I’m coming up on the tenth anniversaries of my first two published books.

The arrival of Auralia’s Colors was a great thrill, a dream come true, a privilege — all the clichés. To see some of my work published and set out on tables in Barnes and Noble… I couldn’t believe my eyes.

Nevertheless, I’m a little discouraged as that decade anniversary approaches. Publication inspired in me a belief and a hope that, by writing and publishing books, I might indeed find opportunity to do the work that college was supposed to prepare me for. I’ve always aimed to serve as a writer and a teacher: working with students eager to learn about creative writing or film studies or some other aspect of art, imagination, and faith. But five well-received books (one of which is has become a popular textbook at the school where I work) and 10 years later, those doors have still not opened. It’s become pretty clear to me that academic degrees, not publications or experience, are the credentials that really matter to schools when it comes to persuading them that I might have something to offer. Here’s a lesson, aspiring writers: A pile of books, many hundreds of articles, and 15 years of public speaking are apparently not much of a resumé if you’re hoping to teach.

But other days, I feel differently.

I think of all the friends I’ve found among my readers. I wouldn’t trade them for the fortune I would have made if my books had been best-sellers. I think of the cities, schools, and churches around the world I’ve been able to visit on invitations prompted by those books. My world might still be very small if it hadn’t gone this way.
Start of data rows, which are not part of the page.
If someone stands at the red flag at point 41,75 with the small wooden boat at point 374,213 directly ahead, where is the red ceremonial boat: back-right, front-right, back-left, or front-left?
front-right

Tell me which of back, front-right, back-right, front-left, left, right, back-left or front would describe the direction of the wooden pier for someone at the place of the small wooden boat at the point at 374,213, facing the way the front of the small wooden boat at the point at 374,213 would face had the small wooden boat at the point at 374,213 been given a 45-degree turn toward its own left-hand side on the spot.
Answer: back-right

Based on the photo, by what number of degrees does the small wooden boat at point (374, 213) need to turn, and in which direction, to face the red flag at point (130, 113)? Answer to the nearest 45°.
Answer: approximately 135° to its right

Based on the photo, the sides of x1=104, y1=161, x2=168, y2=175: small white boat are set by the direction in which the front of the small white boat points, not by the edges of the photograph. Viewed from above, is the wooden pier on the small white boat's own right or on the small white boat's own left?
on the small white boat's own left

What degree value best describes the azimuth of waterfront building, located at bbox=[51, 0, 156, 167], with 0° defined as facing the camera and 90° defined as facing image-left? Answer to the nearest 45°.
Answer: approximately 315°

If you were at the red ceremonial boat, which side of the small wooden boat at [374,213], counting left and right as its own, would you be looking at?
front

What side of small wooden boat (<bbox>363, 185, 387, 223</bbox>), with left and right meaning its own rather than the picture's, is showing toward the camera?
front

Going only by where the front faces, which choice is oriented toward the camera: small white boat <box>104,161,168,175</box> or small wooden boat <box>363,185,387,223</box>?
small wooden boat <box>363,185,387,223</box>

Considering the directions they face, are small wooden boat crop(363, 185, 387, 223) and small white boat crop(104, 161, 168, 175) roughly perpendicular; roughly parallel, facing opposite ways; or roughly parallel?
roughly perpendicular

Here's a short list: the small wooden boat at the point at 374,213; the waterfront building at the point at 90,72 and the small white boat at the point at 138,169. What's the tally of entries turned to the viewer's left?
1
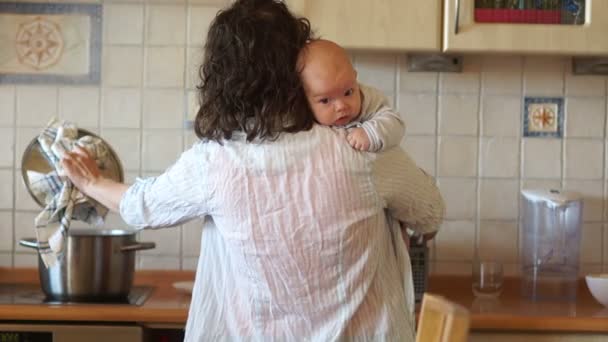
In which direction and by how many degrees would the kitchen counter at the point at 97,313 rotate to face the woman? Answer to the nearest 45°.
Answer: approximately 45° to its left

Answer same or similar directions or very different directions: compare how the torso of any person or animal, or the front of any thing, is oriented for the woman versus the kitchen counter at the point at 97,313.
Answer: very different directions

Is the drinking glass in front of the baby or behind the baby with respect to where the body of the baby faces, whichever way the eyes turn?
behind

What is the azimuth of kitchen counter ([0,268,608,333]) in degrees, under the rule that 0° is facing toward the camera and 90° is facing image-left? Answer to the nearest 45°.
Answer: approximately 0°

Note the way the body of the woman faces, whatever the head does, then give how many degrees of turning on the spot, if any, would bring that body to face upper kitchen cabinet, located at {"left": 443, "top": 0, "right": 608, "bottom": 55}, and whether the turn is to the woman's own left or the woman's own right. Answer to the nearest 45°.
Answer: approximately 45° to the woman's own right

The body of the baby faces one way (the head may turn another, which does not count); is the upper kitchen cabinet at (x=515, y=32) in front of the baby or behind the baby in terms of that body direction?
behind

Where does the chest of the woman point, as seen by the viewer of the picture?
away from the camera

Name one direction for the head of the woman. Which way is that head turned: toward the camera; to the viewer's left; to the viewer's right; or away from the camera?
away from the camera

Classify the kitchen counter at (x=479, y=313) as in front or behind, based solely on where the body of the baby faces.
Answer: behind
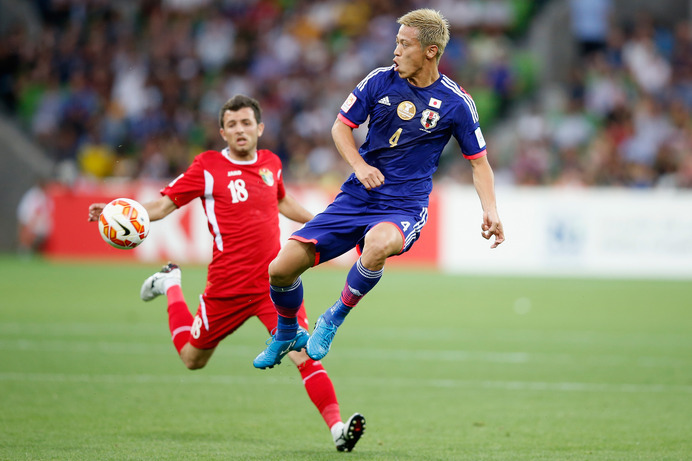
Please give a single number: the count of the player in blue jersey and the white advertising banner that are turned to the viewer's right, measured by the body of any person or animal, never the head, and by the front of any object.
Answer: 0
And every so often, something happens that tells me I need to revise my understanding of what it means to teach. Today, I received a note from a teacher in Ipswich, Massachusetts — a friend whom I had just seen last weekend at a writers retreat. She said:

Today in Intro to Creative Writing, I arrived a little jet-lagged, and I asked students to talk in pairs about the kind of writing they wish to emulate. Shakespeare, Robert Frost, Vonnegut, Tolkien, Shel Silverstein, Judith Viorst, Judy Blume. The seventh or eighth student said, “Jeffrey Overstreet.” I asked which title. “The whole Auralia’s Colors series, but especially [The Ale Boy’s Feast].”

I said I’d just spent some time at a retreat with you, and she was almost undone. After class, she said, “I’m in love with the Ale Boy.” I said, “Well, who wouldn’t be?”
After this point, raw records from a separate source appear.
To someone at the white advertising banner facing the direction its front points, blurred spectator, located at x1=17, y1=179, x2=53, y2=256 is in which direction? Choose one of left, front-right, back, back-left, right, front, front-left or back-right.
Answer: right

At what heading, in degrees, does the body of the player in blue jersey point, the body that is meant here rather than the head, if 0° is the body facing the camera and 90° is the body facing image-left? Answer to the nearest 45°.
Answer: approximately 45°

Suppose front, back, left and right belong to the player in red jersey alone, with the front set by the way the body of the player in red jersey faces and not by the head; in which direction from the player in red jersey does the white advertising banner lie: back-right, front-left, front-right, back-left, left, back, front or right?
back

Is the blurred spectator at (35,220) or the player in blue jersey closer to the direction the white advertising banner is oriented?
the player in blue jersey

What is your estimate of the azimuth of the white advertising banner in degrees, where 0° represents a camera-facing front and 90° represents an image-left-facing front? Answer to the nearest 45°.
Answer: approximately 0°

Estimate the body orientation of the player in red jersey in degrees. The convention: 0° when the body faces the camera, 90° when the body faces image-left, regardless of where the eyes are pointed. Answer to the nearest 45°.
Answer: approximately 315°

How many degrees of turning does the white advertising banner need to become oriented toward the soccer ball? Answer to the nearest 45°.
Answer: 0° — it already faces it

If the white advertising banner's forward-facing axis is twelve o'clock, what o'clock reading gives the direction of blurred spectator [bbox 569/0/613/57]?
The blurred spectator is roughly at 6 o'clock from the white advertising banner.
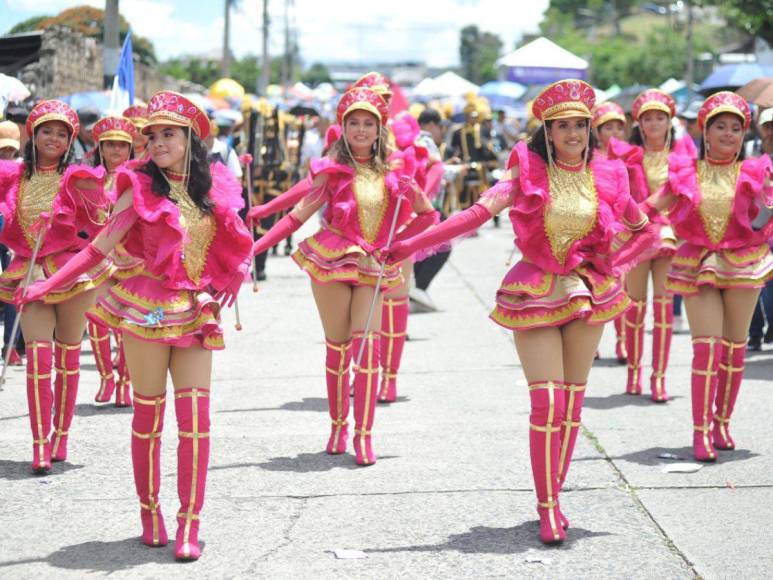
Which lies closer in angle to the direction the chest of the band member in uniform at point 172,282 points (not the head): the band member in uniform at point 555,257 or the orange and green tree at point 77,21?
the band member in uniform

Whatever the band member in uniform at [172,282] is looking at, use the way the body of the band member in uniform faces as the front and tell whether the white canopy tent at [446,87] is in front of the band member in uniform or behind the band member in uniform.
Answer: behind

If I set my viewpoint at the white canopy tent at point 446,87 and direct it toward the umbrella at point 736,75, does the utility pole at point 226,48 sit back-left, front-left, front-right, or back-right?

Now, I don’t share this to boast. I suspect that many little-known writers (novelists, poets, bloggers) like myself occasionally get a note like this; it’s probably very common. No… I share this for two other reasons:

First: To impress upon you that it can mean so much to a writer or an artist if you send them a little note about your appreciation of their work. This note from a friend made such a difference for my spirit that I’m compelled to pass it on: This week, I’m going to let some artists know what they mean to me. Those few lines on Facebook came to me like a shot of adrenalin, or a cure for what ails my spirits — a realization that the hardest work of my life may not be of any particular value to employers, but it was valuable to some readers here and there. It made a difference for someone somewhere, and even if I hadn’t found out about it, that would still be the case. I want to give that gift of encouragement to the artists whose work most moves me.

Second: In today’s publishing world, the publishers look to the authors to be self-advertisers, and I have not blogged about my four-volume series, The Auralia Thread, for a while. So, hear this: It’s still out there! Auralia’s Colors, Cyndere’s Midnight, Raven’s Ladder, and The Ale Boy’s Feast are still a bargain at online bookstores. And they still carry my heart in their pages. Those novels and my memoir of dangerous moviegoing, Through a Screen Darklyare the best fruit of born of my education.

And I hope they bring you some pleasure.

There. I’ve done my self-promoting duty.

I’m not going to go around claiming my books are “essential reading” or anything. When I read them now, I see that I still have a lot of room to grow as a writer. And I’m not going to spend my creative energies marketing myself — I spend close to 40 hours a week marketing a school for what its students and alumni do with their educations, and that’s enough marketing for me.

But I know from the joy that I feel when I write and when I teach that, even if they don’t earn me a paycheck, these are the things that God made me to do. Eric Liddell’s famous line from Chariots of Fire — “When I run, I feel [God’s] pleasure!” — comes to mind when I do what I do best. Even if I only get to do those things on my lunch hour or in my “spare time,” I offer these things with enthusiasm to those who will receive them.

If you’re at all intrigued… enjoy. If not, revisit one of your favorite books, albums, or movies… and then send the artist a note. It won’t cost you anything but a minute. And it can make somebody’s day.

It might even do better than that. Me, I feel more compelled than ever to write another story as soon as possible. Maybe I’ll end up just giving it away. Why not? There are many more rewarding jobs out there than those that anybody gets hired to do.